═════ RECORDS FOR THE EXERCISE

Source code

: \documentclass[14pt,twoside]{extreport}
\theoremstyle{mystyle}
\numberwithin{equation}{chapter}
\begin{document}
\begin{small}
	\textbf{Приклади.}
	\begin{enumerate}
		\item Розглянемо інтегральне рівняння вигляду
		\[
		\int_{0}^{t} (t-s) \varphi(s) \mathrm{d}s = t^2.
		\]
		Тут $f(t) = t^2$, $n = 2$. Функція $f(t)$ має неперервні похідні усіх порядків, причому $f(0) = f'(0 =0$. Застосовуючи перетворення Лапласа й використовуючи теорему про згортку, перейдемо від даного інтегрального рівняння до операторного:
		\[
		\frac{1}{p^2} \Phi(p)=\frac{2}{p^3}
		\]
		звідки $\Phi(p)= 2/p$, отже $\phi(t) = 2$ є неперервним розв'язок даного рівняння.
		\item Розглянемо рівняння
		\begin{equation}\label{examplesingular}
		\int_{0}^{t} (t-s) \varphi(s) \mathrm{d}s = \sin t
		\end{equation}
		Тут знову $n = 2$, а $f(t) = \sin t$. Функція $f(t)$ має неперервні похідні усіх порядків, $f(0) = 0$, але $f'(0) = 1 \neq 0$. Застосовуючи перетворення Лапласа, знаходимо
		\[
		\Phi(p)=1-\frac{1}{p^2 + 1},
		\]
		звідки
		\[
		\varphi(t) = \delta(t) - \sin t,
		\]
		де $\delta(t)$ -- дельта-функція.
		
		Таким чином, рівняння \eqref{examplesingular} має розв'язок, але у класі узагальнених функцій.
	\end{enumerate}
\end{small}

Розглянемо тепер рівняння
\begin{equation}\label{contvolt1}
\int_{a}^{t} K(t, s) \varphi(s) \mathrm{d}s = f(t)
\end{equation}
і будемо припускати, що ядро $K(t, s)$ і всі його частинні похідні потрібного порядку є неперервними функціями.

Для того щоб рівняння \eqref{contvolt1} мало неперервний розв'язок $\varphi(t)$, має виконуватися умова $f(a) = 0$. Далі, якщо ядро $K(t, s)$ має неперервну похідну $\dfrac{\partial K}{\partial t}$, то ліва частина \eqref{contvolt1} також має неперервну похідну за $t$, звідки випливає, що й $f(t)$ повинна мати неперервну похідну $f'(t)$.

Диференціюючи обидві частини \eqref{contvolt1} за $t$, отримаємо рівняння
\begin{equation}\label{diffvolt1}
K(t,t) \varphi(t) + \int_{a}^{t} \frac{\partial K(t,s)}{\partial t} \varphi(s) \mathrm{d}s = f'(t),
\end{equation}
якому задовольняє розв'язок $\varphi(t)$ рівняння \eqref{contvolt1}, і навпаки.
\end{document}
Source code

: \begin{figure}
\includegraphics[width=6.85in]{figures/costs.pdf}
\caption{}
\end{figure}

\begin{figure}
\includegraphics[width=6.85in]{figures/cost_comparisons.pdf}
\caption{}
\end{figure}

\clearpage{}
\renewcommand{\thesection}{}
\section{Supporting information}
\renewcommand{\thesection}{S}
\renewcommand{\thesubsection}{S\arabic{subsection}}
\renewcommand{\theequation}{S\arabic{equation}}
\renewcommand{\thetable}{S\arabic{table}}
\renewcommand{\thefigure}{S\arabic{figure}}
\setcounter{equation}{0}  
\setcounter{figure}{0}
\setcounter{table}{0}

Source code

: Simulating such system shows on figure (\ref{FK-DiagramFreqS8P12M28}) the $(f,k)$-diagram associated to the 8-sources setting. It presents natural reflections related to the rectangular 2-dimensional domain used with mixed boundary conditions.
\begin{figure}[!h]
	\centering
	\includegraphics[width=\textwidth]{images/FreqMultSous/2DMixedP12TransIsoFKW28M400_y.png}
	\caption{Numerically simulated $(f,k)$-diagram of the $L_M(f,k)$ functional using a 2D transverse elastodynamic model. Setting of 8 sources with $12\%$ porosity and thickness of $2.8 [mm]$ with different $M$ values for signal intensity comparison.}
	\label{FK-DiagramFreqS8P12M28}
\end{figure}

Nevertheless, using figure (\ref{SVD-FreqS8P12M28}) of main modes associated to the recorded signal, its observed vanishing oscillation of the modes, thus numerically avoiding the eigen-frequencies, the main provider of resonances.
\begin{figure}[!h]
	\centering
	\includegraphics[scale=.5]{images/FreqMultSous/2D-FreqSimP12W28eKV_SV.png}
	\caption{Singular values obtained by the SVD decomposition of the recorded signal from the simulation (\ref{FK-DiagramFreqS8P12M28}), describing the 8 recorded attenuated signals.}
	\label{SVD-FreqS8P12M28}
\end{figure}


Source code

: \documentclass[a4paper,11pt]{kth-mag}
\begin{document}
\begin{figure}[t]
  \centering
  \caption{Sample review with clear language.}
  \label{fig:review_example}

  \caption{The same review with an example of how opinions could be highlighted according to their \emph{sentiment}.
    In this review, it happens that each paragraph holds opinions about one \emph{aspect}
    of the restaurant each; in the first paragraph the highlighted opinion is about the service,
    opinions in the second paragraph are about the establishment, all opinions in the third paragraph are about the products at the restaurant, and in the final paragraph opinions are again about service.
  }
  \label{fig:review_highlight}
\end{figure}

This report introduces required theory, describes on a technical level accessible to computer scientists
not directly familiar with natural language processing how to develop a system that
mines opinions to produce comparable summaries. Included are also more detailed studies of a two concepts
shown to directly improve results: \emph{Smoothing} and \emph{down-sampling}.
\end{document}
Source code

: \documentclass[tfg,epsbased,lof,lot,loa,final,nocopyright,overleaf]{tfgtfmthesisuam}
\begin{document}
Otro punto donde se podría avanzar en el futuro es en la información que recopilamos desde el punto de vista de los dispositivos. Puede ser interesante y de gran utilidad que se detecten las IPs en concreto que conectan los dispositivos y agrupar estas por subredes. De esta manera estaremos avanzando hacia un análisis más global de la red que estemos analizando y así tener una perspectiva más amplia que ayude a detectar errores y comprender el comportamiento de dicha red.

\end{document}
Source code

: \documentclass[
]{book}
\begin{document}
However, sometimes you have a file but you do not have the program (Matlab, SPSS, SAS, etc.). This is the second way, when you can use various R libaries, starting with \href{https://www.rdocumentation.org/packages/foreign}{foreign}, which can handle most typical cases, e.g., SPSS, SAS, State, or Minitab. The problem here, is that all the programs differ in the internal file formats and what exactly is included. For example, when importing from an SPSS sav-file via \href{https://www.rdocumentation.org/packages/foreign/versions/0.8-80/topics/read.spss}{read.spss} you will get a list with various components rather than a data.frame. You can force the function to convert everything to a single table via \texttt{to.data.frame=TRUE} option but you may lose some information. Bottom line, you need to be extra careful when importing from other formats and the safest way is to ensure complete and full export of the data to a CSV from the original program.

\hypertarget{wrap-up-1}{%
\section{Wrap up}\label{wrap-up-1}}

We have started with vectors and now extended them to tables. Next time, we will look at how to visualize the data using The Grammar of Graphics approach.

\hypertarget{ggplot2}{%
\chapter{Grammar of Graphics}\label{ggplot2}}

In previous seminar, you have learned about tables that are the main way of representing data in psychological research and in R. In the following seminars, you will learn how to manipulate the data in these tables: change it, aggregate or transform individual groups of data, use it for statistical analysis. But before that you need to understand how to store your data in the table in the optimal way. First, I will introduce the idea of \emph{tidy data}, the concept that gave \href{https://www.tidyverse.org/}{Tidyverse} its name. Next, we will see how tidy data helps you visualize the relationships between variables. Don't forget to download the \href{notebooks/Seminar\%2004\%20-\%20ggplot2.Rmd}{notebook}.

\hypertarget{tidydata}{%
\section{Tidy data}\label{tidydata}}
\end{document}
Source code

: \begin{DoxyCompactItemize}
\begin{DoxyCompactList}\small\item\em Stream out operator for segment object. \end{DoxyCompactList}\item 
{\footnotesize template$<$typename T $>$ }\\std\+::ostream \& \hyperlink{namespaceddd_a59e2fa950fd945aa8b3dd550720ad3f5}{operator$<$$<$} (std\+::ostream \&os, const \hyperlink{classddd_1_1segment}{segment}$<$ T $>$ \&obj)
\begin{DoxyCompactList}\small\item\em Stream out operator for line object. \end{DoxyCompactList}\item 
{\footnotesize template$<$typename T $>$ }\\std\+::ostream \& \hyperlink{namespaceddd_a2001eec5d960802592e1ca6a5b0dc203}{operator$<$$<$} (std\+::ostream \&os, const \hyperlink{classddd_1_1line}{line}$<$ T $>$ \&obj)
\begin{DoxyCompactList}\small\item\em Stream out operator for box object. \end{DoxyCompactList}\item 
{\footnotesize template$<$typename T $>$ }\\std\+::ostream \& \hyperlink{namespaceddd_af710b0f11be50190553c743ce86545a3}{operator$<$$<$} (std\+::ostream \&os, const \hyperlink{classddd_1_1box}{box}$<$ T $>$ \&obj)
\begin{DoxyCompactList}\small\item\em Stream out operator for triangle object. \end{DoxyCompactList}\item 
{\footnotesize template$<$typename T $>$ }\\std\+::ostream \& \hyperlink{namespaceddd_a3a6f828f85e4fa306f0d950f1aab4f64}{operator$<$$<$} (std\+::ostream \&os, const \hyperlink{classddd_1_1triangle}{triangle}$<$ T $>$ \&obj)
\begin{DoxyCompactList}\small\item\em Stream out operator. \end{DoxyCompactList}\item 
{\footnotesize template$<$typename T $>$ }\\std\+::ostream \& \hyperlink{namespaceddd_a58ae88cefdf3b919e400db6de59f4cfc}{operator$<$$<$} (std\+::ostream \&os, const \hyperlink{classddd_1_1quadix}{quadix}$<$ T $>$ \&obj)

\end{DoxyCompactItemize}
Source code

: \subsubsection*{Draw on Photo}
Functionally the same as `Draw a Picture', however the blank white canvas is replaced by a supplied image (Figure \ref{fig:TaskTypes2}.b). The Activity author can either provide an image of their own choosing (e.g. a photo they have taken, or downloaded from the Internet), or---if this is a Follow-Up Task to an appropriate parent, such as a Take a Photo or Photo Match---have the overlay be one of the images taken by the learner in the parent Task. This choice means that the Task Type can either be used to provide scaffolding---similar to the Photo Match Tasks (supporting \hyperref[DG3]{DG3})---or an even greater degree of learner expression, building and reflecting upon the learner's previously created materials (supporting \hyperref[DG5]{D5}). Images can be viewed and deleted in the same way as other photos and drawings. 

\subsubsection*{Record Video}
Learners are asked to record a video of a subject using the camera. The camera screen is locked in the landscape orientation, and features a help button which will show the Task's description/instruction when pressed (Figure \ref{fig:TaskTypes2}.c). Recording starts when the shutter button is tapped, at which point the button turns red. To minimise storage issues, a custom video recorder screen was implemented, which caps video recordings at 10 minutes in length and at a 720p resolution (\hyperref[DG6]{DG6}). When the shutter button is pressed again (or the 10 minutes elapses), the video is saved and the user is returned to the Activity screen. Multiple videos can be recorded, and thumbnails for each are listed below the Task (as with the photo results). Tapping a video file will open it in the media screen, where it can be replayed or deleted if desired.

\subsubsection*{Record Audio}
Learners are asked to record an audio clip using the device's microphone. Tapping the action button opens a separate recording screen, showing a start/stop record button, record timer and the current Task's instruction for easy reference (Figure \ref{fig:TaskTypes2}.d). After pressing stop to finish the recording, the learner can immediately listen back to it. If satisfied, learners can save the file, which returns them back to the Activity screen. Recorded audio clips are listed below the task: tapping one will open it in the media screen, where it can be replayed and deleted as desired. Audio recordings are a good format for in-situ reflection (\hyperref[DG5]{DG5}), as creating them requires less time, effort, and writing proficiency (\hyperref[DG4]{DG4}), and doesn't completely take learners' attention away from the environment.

══════════

• **WORK ITEM**
Report each line above containing the string "results".

• **YOUR SOLUTION**
shown to directly improve results: \emph{Smoothing} and \emph{down-sampling}.
Learners are asked to record a video of a subject using the camera. The camera screen is locked in the landscape orientation, and features a help button which will show the Task's description/instruction when pressed (Figure \ref{fig:TaskTypes2}.c). Recording starts when the shutter button is tapped, at which point the button turns red. To minimise storage issues, a custom video recorder screen was implemented, which caps video recordings at 10 minutes in length and at a 720p resolution (\hyperref[DG6]{DG6}). When the shutter button is pressed again (or the 10 minutes elapses), the video is saved and the user is returned to the Activity screen. Multiple videos can be recorded, and thumbnails for each are listed below the Task (as with the photo results). Tapping a video file will open it in the media screen, where it can be replayed or deleted if desired.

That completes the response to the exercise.